# Text passage

Title:Evidence of VX nerve agent use from contaminated white mustard plants

Authors: Matthew R. Gravett, Farrha B. Hopkins, Adam J. Self, Andrew J. Webb, Christopher M. Timperley and Matthew J. Baker

Journal: Proceedings of the Royal Society A

Chemical weapons could be detected in contaminated white mustard plants up to 45 days after use a paper published in Proceedings of the Royal Society A has found.

The Sinapis alba or the white mustard plant can absorb compounds from chemcial weapons from contaminated soil. Image credit: H.Zell

The Chemical Weapons Convention prohibits the use of chemical weapons by its 190 member states. Making sure members comply with the convention requires that scientists can accurately detect the use of chemical warfare agents. Currently they carry out tests on soil from areas where use is suspected. However, many nerve agents composed of organophosphorus compounds leach from soil over time removing the evidence of use and making verifying the deployment of chemical weapons like sarin, soman and VX difficult.

# Dataset
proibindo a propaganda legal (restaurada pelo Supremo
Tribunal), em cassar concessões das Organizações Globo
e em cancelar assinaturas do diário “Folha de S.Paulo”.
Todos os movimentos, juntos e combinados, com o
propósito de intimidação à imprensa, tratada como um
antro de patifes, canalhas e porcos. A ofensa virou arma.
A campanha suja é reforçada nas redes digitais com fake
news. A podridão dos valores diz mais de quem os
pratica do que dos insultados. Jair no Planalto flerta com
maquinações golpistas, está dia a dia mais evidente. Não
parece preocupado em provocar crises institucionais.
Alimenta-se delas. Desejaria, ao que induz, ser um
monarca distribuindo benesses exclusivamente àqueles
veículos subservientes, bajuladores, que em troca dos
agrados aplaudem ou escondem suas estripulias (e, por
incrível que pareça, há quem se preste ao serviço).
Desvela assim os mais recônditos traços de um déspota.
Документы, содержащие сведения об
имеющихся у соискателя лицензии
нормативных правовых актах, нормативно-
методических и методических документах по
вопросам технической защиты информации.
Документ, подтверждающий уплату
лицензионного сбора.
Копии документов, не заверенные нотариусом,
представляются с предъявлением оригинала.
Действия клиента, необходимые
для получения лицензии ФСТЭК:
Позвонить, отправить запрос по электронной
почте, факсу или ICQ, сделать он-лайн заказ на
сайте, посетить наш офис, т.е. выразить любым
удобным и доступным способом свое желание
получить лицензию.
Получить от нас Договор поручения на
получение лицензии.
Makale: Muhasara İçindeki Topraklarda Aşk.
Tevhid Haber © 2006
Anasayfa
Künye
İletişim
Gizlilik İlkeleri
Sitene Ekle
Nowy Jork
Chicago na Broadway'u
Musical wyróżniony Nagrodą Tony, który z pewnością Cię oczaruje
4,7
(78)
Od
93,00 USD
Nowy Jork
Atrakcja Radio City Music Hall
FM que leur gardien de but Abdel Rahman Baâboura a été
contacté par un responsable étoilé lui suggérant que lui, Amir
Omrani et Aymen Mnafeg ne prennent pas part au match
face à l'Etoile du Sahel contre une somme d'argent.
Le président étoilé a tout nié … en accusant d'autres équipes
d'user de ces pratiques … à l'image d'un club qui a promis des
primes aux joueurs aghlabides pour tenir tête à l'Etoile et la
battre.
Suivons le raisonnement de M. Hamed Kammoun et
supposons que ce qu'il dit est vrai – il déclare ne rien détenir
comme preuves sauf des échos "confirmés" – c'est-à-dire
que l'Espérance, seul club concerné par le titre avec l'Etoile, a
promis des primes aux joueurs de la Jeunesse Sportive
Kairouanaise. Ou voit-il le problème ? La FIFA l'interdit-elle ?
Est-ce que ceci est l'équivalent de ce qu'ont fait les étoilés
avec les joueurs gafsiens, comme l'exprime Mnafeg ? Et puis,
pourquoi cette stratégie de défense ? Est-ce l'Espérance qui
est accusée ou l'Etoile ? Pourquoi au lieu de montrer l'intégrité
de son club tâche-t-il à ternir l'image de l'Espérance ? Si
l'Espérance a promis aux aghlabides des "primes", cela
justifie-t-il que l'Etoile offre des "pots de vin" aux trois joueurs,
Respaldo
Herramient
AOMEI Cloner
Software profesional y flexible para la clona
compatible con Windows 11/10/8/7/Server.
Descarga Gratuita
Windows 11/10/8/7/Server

# Study questions
[1] Say whether each statement agrees with the white mustard article, answering yes or no and quoting the deciding words. (a) Chemical weapons could be detected in contaminated white mustard plants up to 45 days after use. (b) The Chemical Weapons Convention has 190 member states. (c) Scientists currently carry out their tests on plants from areas where use is suspected.
[2] Please answer these questions from the white mustard article.
(a) In which journal was the paper published?
(b) What scientific name is given for the white mustard plant?
(c) Which three chemical weapons are named as difficult to verify?
[3] Rewrite the white mustard article from "The Chemical Weapons" up to and including "and VX difficult.", replacing "accurately" with "reliably".
The material has no connection to the white mustard article.

# Exercise results
[1]
(a) Yes: "Chemical weapons could be detected in contaminated white mustard plants up to 45 days after use"
(b) Yes: "its 190 member states"
(c) No: "Currently they carry out tests on soil from areas where use is suspected."

[2]
(a) Proceedings of the Royal Society A
(b) Sinapis alba
(c) Sarin, soman and VX

[3]
The Chemical Weapons Convention prohibits the use of chemical weapons by its 190 member states. Making sure members comply with the convention requires that scientists can reliably detect the use of chemical warfare agents. Currently they carry out tests on soil from areas where use is suspected. However, many nerve agents composed of organophosphorus compounds leach from soil over time removing the evidence of use and making verifying the deployment of chemical weapons like sarin, soman and VX difficult.